For commercial loans, the second quarter saw farm loans perform significantly better than in the prior-year period. The delinquency ratio for the category fell to 1.79% from 2.60%. Commercial real estate remained mostly flat year over year but improved from the first quarter. Both commercial-and-industrial and construction loan delinquency ratios also fell year over year.
While there was a slight year-over-year increase in the delinquency rate for one- to four-family mortgage loans — from 2.82% to 2.85% — it was still at a historically low level. During the second quarter, delinquencies in almost all categories of home equity lines, junior liens and first-lien one- to four-family loans decreased compared with the second quarter of 2020. One exception was nonaccruals for first-liens, which increased by $3.44 billion.
Among the top 10 banks by total delinquent one- to four-family mortgage loans for the quarter, Wells Fargo & Co. had the highest balance, but the megabank reported the largest year-over-year decrease in volume of delinquent loans. In addition, the bank's overall delinquency ratio was still relatively low at 4.6%.

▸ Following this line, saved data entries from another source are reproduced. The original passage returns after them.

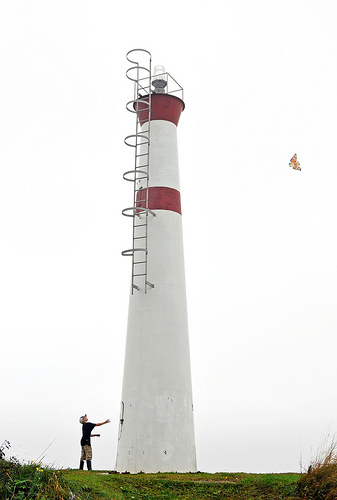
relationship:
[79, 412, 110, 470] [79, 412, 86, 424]
boy wearing hat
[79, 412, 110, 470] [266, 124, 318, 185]
boy flying a kite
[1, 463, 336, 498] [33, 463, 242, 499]
bank with flowers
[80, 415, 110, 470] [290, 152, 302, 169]
boy flying kite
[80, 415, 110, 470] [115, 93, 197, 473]
boy near lighthouse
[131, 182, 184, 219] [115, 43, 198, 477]
red stripe on lighthouse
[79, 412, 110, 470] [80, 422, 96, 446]
boy has black t-shirt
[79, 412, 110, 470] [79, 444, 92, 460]
boy has pants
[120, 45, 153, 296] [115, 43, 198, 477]
ladder on lighthouse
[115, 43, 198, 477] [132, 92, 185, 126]
lighthouse has top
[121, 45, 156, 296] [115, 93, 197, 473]
ladder on side of lighthouse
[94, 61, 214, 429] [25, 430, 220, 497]
lighthouse in field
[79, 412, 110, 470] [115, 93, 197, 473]
boy looking at lighthouse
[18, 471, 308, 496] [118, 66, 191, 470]
grass near lighthouse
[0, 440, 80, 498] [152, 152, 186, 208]
vegetation near building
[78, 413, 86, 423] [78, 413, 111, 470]
hat on boy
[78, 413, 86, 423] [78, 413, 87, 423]
hat on head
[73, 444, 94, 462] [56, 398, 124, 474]
pants on boy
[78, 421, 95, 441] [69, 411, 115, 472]
black t-shirt on boy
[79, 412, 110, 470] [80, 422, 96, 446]
boy wearing black t-shirt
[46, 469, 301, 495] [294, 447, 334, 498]
grass with bush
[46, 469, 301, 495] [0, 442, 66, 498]
grass with bush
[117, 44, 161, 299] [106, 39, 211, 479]
railing on light house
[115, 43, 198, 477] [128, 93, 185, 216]
lighthouse has stripes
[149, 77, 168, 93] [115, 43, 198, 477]
light on top of lighthouse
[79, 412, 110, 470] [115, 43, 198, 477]
boy next to lighthouse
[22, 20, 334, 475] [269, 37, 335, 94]
clouds in sky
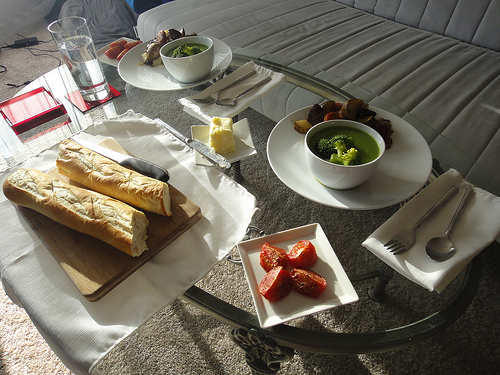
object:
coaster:
[60, 85, 128, 110]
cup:
[38, 16, 137, 106]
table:
[146, 57, 401, 295]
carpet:
[100, 305, 238, 373]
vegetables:
[292, 95, 394, 149]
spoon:
[418, 184, 480, 263]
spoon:
[214, 77, 271, 107]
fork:
[382, 180, 462, 256]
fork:
[192, 69, 271, 108]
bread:
[3, 145, 171, 260]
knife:
[67, 131, 169, 182]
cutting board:
[2, 139, 203, 303]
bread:
[56, 143, 175, 215]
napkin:
[361, 167, 498, 294]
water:
[65, 45, 115, 87]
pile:
[293, 98, 397, 149]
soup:
[307, 123, 378, 165]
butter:
[208, 117, 237, 153]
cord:
[5, 36, 42, 53]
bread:
[22, 134, 192, 278]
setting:
[374, 214, 479, 272]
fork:
[382, 220, 420, 259]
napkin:
[391, 200, 422, 225]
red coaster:
[0, 86, 66, 135]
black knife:
[70, 133, 171, 183]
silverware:
[193, 70, 256, 104]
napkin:
[176, 59, 285, 125]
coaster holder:
[0, 86, 67, 134]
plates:
[115, 25, 437, 213]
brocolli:
[317, 127, 374, 163]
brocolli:
[170, 41, 204, 55]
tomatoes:
[258, 241, 328, 302]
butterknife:
[152, 116, 231, 168]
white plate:
[268, 143, 306, 183]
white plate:
[121, 54, 154, 91]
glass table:
[235, 74, 333, 126]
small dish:
[190, 116, 256, 168]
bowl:
[304, 115, 390, 185]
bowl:
[152, 29, 216, 77]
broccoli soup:
[310, 125, 380, 166]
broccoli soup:
[163, 42, 209, 57]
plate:
[178, 120, 258, 164]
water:
[57, 31, 108, 101]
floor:
[1, 0, 496, 371]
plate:
[268, 98, 434, 212]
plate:
[239, 222, 359, 328]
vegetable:
[305, 104, 326, 125]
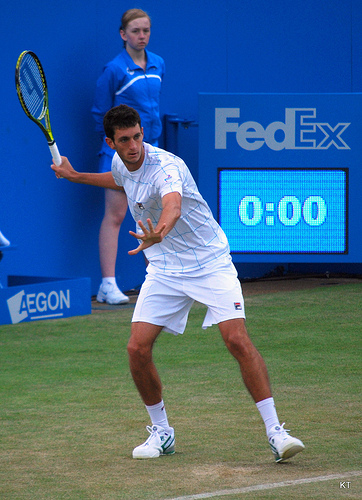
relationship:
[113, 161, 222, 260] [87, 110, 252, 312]
shirt on man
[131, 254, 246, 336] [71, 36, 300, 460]
shorts on man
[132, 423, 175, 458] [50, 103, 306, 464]
shoe on man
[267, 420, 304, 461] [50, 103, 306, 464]
shoe on man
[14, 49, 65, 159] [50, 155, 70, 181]
racket in hand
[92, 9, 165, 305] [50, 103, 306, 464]
woman standing behind man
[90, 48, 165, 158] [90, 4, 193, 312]
blue jacket on woman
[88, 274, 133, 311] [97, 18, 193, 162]
shoe on woman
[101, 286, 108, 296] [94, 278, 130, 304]
nike logo on shoe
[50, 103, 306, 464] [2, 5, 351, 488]
man on a tennis court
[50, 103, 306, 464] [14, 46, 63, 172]
man swinging racket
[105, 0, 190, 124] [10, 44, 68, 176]
man swinging racket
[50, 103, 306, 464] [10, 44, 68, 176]
man holding racket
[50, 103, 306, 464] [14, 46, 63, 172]
man holding racket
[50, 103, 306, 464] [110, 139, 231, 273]
man wearing shirt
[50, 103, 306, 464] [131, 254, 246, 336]
man wearing shorts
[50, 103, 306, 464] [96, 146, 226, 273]
man wearing shirt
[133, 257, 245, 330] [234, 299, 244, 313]
shorts displays logo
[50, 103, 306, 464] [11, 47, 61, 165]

Wells Fargo CFO Mike Santomassimo said during the company's earnings call that elevated prepayments drove a decline in the bank's overall residential loan balance. M&T Bank Corp. CFO Darren King reported a similar pattern. "Residential real estate loans declined by 2%. We've seen little opportunity for additional buyouts of loans from Ginnie Mae servicing pools, as delinquency and payment trends continue to improve," King said during the bank's earnings call.
Goldman Sachs Group Inc., on the other hand, expects to see loan growth pick up pace in a benign credit environment. Residential real estate warehouse lending and wealth management drove the bank's total loan portfolio up during the quarter, according to CFO Stephen Scherr. At 11.7%, Goldman reported the second-highest delinquency rate for one- to four-family mortgage loans among the top 10 banks by delinquent balances.